## Request:
Under this line are the records; write out word for word the part that begins at the line containing "X37622Y35500D03*" and ends at the line containing "X17756Y3500D03*", and no more.

******************************

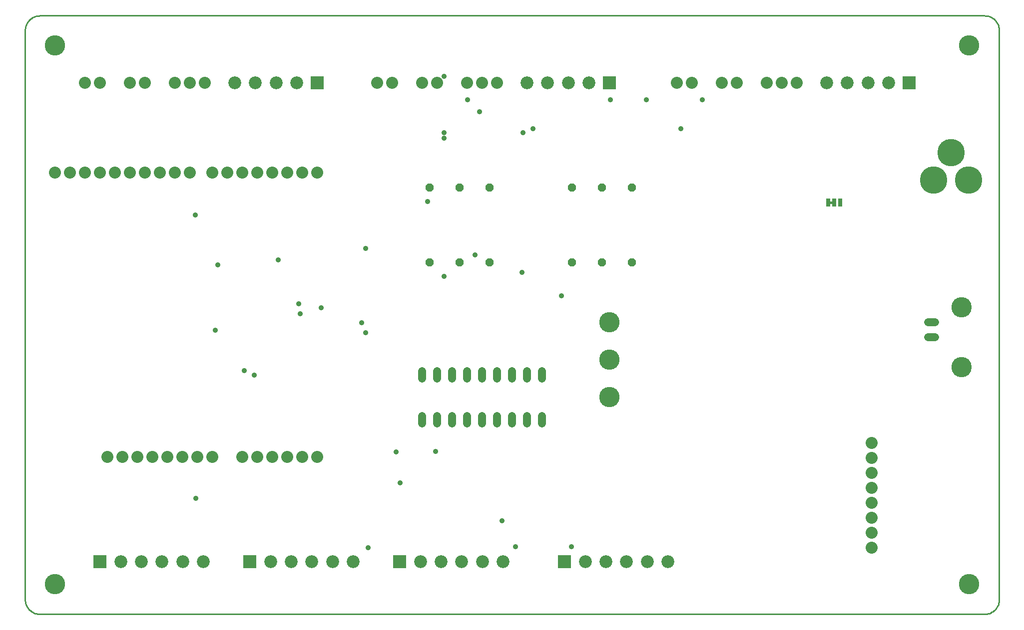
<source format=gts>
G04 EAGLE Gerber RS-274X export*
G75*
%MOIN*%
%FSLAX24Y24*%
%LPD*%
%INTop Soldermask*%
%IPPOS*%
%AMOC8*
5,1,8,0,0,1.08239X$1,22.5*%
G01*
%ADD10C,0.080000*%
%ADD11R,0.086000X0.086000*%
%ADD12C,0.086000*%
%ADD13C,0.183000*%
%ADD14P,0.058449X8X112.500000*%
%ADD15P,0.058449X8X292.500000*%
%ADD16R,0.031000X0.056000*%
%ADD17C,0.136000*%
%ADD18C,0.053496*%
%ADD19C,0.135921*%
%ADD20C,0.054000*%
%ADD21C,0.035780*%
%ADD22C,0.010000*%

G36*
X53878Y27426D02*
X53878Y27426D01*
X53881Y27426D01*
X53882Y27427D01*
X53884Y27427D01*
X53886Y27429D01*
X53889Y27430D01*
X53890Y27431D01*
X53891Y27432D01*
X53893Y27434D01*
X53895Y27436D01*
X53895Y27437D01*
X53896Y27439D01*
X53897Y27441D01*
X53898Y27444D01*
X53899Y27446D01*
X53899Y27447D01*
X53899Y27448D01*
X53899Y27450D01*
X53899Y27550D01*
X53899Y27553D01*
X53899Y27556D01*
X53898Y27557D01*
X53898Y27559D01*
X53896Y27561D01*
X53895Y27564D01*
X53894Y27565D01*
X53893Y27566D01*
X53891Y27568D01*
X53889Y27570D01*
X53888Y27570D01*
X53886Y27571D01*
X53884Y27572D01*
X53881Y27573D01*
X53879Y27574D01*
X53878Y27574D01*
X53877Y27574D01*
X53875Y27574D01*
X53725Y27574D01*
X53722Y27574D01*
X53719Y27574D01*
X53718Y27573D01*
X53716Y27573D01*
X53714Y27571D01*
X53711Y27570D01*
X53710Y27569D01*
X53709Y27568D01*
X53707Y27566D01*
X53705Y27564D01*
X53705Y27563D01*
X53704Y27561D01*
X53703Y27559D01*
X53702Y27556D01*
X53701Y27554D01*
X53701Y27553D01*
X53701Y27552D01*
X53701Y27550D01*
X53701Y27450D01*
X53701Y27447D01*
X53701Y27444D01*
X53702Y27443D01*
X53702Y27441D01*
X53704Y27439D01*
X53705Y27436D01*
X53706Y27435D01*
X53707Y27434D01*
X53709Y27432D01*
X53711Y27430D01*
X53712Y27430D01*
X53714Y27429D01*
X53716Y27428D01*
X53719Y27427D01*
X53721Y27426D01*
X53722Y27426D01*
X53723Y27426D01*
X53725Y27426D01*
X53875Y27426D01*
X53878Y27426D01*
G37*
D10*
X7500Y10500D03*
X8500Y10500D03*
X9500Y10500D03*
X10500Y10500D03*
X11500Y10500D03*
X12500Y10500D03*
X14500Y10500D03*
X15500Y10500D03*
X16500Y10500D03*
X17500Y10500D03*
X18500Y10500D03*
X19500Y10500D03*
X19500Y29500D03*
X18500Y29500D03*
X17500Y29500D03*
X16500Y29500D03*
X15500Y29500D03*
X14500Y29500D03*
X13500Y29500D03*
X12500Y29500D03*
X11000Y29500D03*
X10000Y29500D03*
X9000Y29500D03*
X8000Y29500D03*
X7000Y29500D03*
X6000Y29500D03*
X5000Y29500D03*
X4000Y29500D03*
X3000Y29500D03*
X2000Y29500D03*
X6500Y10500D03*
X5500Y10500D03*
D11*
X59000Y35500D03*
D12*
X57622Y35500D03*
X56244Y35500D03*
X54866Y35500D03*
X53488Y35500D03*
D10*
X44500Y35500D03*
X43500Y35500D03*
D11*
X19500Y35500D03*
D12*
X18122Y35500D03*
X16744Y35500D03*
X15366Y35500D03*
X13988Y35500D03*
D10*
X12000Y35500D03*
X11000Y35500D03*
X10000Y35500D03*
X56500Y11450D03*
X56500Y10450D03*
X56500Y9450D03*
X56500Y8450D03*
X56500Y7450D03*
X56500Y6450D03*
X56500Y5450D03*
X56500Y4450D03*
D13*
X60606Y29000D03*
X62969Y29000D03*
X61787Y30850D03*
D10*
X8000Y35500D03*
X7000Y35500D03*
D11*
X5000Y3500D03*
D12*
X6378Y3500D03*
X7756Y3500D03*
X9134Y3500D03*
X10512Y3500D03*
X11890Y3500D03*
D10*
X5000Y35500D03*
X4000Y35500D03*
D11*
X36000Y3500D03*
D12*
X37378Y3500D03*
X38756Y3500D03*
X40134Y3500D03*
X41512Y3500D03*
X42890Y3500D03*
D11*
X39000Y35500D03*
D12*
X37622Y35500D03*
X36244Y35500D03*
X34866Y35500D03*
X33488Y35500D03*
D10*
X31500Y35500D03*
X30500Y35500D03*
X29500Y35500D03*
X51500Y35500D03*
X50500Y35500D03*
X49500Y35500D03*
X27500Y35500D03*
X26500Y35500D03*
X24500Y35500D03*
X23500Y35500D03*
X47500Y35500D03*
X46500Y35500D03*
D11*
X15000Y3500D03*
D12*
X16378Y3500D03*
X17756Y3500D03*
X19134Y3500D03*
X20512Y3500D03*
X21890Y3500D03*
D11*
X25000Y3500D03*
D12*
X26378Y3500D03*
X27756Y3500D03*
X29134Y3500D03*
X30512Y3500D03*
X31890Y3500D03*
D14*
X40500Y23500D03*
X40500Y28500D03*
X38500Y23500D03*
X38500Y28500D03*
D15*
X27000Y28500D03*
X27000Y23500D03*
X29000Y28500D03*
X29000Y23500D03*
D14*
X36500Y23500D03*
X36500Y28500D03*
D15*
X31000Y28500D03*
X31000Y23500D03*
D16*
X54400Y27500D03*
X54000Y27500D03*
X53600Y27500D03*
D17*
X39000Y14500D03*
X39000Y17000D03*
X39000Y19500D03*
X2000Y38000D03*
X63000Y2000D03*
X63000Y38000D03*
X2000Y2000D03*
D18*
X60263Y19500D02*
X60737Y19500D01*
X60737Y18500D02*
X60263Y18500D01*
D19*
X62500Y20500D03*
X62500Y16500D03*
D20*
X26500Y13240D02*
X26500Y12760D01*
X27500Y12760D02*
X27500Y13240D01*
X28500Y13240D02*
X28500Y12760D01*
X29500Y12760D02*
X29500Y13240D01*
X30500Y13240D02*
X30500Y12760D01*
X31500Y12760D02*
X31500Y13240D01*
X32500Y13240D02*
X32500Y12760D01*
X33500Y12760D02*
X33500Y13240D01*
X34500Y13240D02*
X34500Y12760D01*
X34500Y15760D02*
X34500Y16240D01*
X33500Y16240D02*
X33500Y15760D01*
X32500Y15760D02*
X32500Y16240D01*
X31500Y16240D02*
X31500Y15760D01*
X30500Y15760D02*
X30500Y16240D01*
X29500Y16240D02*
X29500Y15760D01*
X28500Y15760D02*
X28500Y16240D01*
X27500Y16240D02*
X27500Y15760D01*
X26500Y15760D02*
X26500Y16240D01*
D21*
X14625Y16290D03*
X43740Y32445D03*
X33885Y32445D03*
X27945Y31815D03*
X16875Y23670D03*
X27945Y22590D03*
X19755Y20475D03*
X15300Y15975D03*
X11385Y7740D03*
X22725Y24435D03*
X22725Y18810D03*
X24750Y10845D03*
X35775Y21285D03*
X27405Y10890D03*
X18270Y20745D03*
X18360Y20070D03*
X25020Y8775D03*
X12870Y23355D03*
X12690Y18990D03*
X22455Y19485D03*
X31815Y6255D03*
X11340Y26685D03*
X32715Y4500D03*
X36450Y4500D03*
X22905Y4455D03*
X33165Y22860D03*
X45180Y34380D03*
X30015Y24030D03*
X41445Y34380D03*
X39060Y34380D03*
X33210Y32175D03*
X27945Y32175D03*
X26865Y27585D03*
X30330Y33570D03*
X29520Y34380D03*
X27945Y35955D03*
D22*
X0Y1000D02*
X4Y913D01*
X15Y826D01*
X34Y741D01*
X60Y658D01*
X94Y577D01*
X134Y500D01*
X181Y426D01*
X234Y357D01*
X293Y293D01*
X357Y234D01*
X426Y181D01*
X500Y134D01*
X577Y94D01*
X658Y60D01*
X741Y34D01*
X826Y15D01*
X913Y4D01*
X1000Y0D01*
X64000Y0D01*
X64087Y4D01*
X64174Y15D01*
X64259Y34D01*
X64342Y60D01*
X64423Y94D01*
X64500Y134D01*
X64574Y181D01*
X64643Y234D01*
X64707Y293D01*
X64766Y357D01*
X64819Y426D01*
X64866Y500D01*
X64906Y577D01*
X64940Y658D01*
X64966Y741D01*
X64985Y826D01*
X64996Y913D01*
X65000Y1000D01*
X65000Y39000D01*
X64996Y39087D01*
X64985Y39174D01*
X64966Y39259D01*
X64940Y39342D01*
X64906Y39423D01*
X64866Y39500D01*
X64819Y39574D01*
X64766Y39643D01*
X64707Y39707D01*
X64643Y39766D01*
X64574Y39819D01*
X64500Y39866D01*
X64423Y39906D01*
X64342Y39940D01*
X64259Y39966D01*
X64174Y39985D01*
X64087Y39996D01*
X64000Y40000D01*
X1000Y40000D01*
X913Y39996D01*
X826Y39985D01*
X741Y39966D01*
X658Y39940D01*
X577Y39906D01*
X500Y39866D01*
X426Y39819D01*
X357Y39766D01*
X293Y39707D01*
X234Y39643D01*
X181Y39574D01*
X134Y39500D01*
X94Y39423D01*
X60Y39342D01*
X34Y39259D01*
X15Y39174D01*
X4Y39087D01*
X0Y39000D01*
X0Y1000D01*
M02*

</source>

******************************

## Written answer:
X37622Y35500D03*
X36244Y35500D03*
X34866Y35500D03*
X33488Y35500D03*
D10*
X31500Y35500D03*
X30500Y35500D03*
X29500Y35500D03*
X51500Y35500D03*
X50500Y35500D03*
X49500Y35500D03*
X27500Y35500D03*
X26500Y35500D03*
X24500Y35500D03*
X23500Y35500D03*
X47500Y35500D03*
X46500Y35500D03*
D11*
X15000Y3500D03*
D12*
X16378Y3500D03*
X17756Y3500D03*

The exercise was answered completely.